What you are asked to do:
Where a record contains a picture, omit the picture and repeat the rest exactly.
--- Materials provided ---
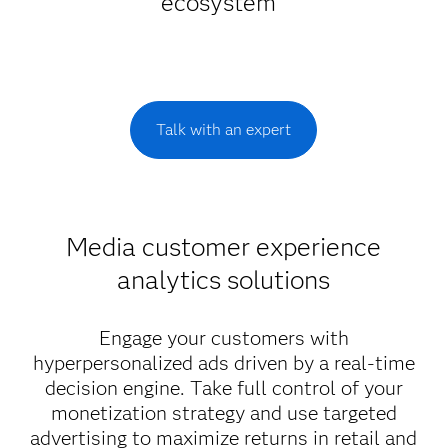
ecosystem
Talk with an expert
Media customer experience
analytics solutions
Engage your customers with
hyperpersonalized ads driven by a real-time
decision engine. Take full control of your
monetization strategy and use targeted
advertising to maximize returns in retail and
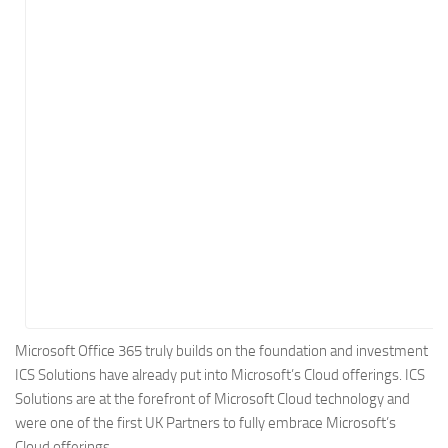
Energy
Entertainment
Finance
Food
Government
Healthcare
Insurance
Legal
Manufacturing
Marketing
Military
Microsoft Office 365 truly builds on the foundation and investment
ICS Solutions have already put into Microsoft’s Cloud offerings. ICS
Non-Profit
Solutions are at the forefront of Microsoft Cloud technology and
Pharmaceutical
were one of the first UK Partners to fully embrace Microsoft’s
Real Estate
Cloud offerings.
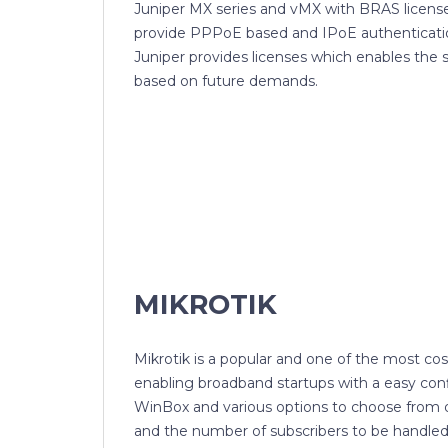
Juniper MX series and vMX with BRAS license
provide PPPoE based and IPoE authenticatio
Juniper provides licenses which enables the
based on future demands.
MIKROTIK
Mikrotik is a popular and one of the most cos
enabling broadband startups with a easy con
WinBox and various options to choose from
and the number of subscribers to be handled.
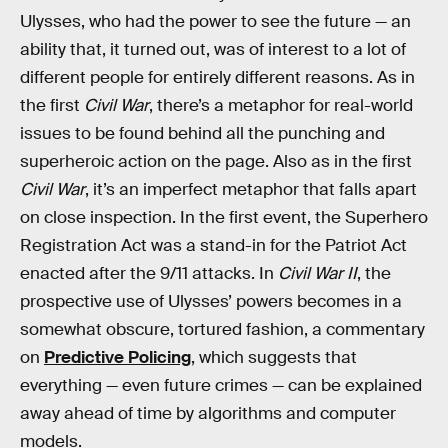
Ulysses, who had the power to see the future — an
ability that, it turned out, was of interest to a lot of
different people for entirely different reasons. As in
the first
Civil War
, there’s a metaphor for real-world
issues to be found behind all the punching and
superheroic action on the page. Also as in the first
Civil War
, it’s an imperfect metaphor that falls apart
on close inspection. In the first event, the Superhero
Registration Act was a stand-in for the Patriot Act
enacted after the 9/11 attacks. In
Civil War II
, the
prospective use of Ulysses’ powers becomes in a
somewhat obscure, tortured fashion, a commentary
on
Predictive Policing
, which suggests that
everything — even future crimes — can be explained
away ahead of time by algorithms and computer
models.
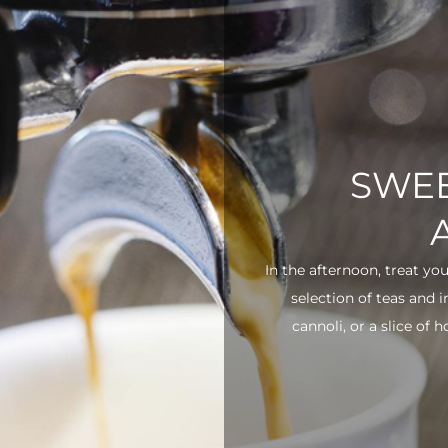
SWEE
In the afternoon, treat yo
selection of teas and 
cannoli, or a slice of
---
Solution to this task:
ecosystem
Talk with an expert
Media customer experience
analytics solutions
Engage your customers with
hyperpersonalized ads driven by a real-time
decision engine. Take full control of your
monetization strategy and use targeted
advertising to maximize returns in retail and
Energy
Entertainment
Finance
Food
Government
Healthcare
Insurance
Legal
Manufacturing
Marketing
Military
Microsoft Office 365 truly builds on the foundation and investment
ICS Solutions have already put into Microsoft’s Cloud offerings. ICS
Non-Profit
Solutions are at the forefront of Microsoft Cloud technology and
Pharmaceutical
were one of the first UK Partners to fully embrace Microsoft’s
Real Estate
Cloud offerings.
Juniper MX series and vMX with BRAS license
provide PPPoE based and IPoE authenticatio
Juniper provides licenses which enables the
based on future demands.
MIKROTIK
Mikrotik is a popular and one of the most cos
enabling broadband startups with a easy con
WinBox and various options to choose from
and the number of subscribers to be handled.
Ulysses, who had the power to see the future — an
ability that, it turned out, was of interest to a lot of
different people for entirely different reasons. As in
the first
Civil War
, there’s a metaphor for real-world
issues to be found behind all the punching and
superheroic action on the page. Also as in the first
Civil War
, it’s an imperfect metaphor that falls apart
on close inspection. In the first event, the Superhero
Registration Act was a stand-in for the Patriot Act
enacted after the 9/11 attacks. In
Civil War II
, the
prospective use of Ulysses’ powers becomes in a
somewhat obscure, tortured fashion, a commentary
on
Predictive Policing
, which suggests that
everything — even future crimes — can be explained
away ahead of time by algorithms and computer
models.
SWEE
In the afternoon, treat yo
selection of teas and 
cannoli, or a slice of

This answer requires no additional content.